Quantile plots only separate samples into quantiles of equal size. However, we can also use PRSice to produce a more flexible "strata plot", where quantiles of different sizes can be displayed in the same plot (e.g. Fig.1.3). We use --quant-break, corresponding to the upper bound of each strata, and --quant-ref, which represents the upper bound of the reference quantile (best for interpretation of results if this is the central quantile):
Rscript ./Software/PRSice.R \
--prsice Software/PRSice_mac \
--base Base_Data/Cardio_CAD.txt \
--target Target_Data/TAR \
--snp markername \
--A1 effect_allele \
--A2 noneffect_allele \
--chr chr \
--bp bp_hg19 \
--stat beta \
--beta \
--pvalue p_dgc \
--binary-target T \
--pheno Target_Data/TAR.cad \
--perm 100 \
--quantile 100 \
--quant-break 1,5,10,20,40,60,80,90,95,99,100 \
--quant-ref 60 \
--plot \
--out Results/CAD.highres
Note
You can see these results as plots in the files *_QUANTILES_PLOT_* or *_STRATA_PLOT_*, while the quantile results can also be seen in Table form in the *_QUANTILES_* file. The results shown in the quantile and strata plots here do not show much higher risk in the top quantiles, but this is because our simulated target data are small.
1.11 Cross-Trait Analysis
A popular application of PRS is in performing cross-trait analyses. This allows some interesting analyses such as those performed by Ruderfer et al 2014 (Fig.1.5), which used the bipolar PRS to predict into different clinical dimensions of schizophrenia.

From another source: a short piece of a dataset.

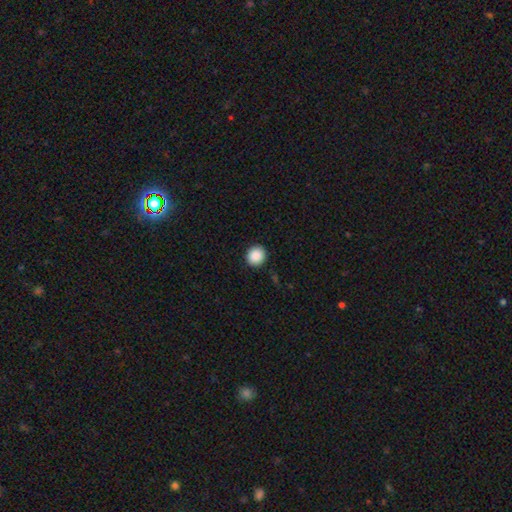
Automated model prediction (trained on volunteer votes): A smooth galaxy with no disk features (89%) that is round (88%).

Vote fractions:
- Smooth or featured? smooth: 89% / star or artifact: 8% / featured or disk: 2%
- How rounded? round: 88% / in between: 11% / cigar-shaped: 1%
- Merging? none: 92% / minor disturbance: 5% / major disturbance: 2% / merger: 1%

In this practical, we will perform cross-trait analyses between CAD and Height, using height as the base and CAD as the target.
Rscript ./Software/PRSice.R \
--prsice Software/PRSice_mac \
--base Base_Data/GIANT_Height.txt \
--target Target_Data/TAR \
--snp MarkerName \
--A1 Allele1 \
--A2 Allele2 \
--stat b \
--beta \
--pvalue p \
--pheno Target_Data/TAR.cad \
--binary-target T \
--out Results/Cross.highres
Questions
What is the \(R^2\) for the most predictive threshold when using height as the base phenotype and CAD as the target phenotype?
Now try using CAD as the base to predict height as the target trait? What is the PRS \(R^2\) for that?
Can you explain why the results might be different when the phenotypes have been switched between the base and target? Or do you think the results should be the same?
Tip
To perform a cross-trait analysis involving a large number of target traits, you can use the --pheno-col option, which allows multiple target phenotypes to be included in the analysis simultaneously.